Les bactéries peuvent être mortelles.

La "bactérie mangeuse de chair", ou streptocoque du groupe A (GAS), dégrade les cellules humaines et peut entraîner des infections graves, voire mortelles. Par une découverte fortuite, des chercheurs ont identifié une protéine humaine susceptible de mener au développement d'un vaccin.
Le streptocoque du groupe A (GAS), surnommé "bactérie mangeuse de chair", est souvent bénin lorsqu'il infecte les muqueuses ou la peau, provoquant une angine ou une infection cutanée mineure. Cependant, en cas d'invasion de la circulation sanguine ou des tissus profonds, il devient redoutable, digérant peau, muscles et tissus graisseux, avec un risque vital élevé.
Difficile à détecter pour le système immunitaire
Le système immunitaire peine à combattre le GAS en raison de la grande variété de ses protéines de surface, qui masquent l'agent pathogène et permettent à de nombreuses souches d'échapper à la détection.
Des scientifiques américains ont accidentellement découvert une protéine humaine capable de reconnaître plusieurs souches de GAS lors d'études initialement distinctes.

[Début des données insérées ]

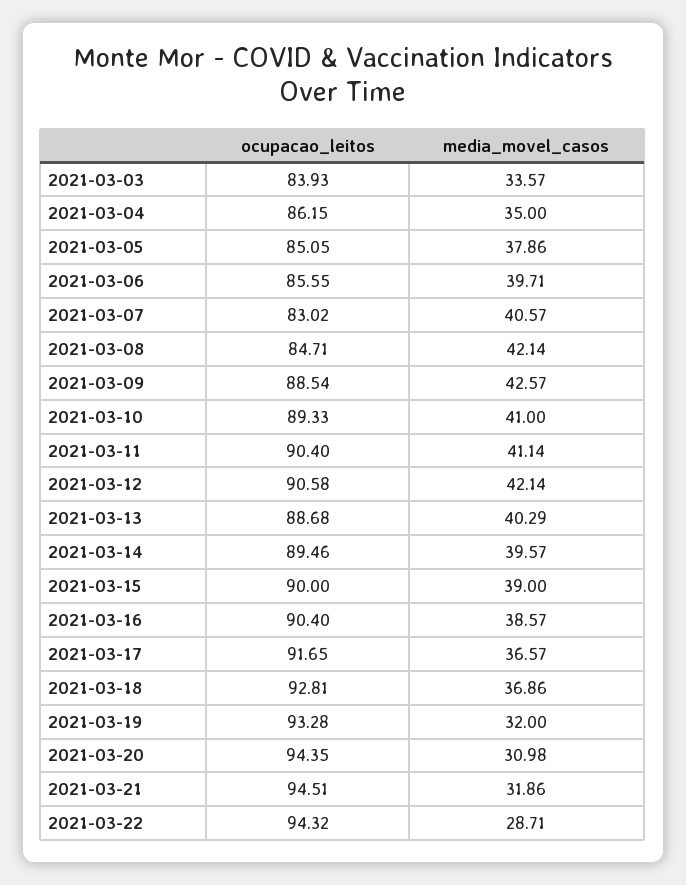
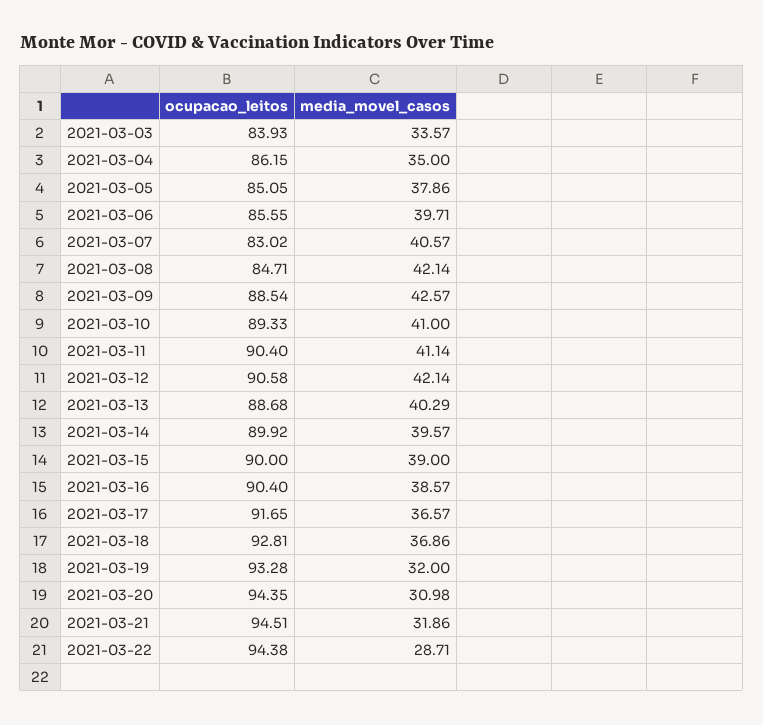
  {
    "ocupacao_leitos": {
      "2021-03-03": 83.93,
      "2021-03-04": 86.15,
      "2021-03-05": 85.05,
      "2021-03-06": 85.55,
      "2021-03-07": 83.02,
      "2021-03-08": 84.71,
      "2021-03-09": 88.54,
      "2021-03-10": 89.33,
      "2021-03-11": 90.4,
      "2021-03-12": 90.58,
      "2021-03-13": 88.68,
-     "2021-03-14": 89.46,
+     "2021-03-14": 89.92,
      "2021-03-15": 90,
      "2021-03-16": 90.4,
      "2021-03-17": 91.65,
      "2021-03-18": 92.81,
      "2021-03-19": 93.28,
      "2021-03-20": 94.35,
      "2021-03-21": 94.51,
-     "2021-03-22": 94.32
+     "2021-03-22": 94.38
    },
    "media_movel_casos": {
      "2021-03-03": 33.57,
      "2021-03-04": 35,
      "2021-03-05": 37.86,
      "2021-03-06": 39.71,
      "2021-03-07": 40.57,
      "2021-03-08": 42.14,
      "2021-03-09": 42.57,
      "2021-03-10": 41,
      "2021-03-11": 41.14,
      "2021-03-12": 42.14,
      "2021-03-13": 40.29,
      "2021-03-14": 39.57,
      "2021-03-15": 39,
      "2021-03-16": 38.57,
      "2021-03-17": 36.57,
      "2021-03-18": 36.86,
      "2021-03-19": 32,
      "2021-03-20": 30.98,
      "2021-03-21": 31.86,
      "2021-03-22": 28.71
    }
  }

Cette information a rapidement été relayée à des microbiologistes spécialisés dans les streptocoques.
Vers un vaccin universel
Ces experts ont confirmé en laboratoire que la protéine C4BP identifie plus de 90 % des souches GAS, surpassant ainsi notre système immunitaire. Ils ont élucidé son mécanisme : elle détecte des motifs spécifiques au sein des protéines d'enveloppe bactériennes.
Le défi actuel consiste à concevoir un vaccin qui "apprenne" à nos cellules immunitaires cette reconnaissance de motifs, rendant toutes les souches GAS inoffensives. Étant une protéine humaine, le C4BP inspire un fort optimisme quant à la faisabilité de ce projet.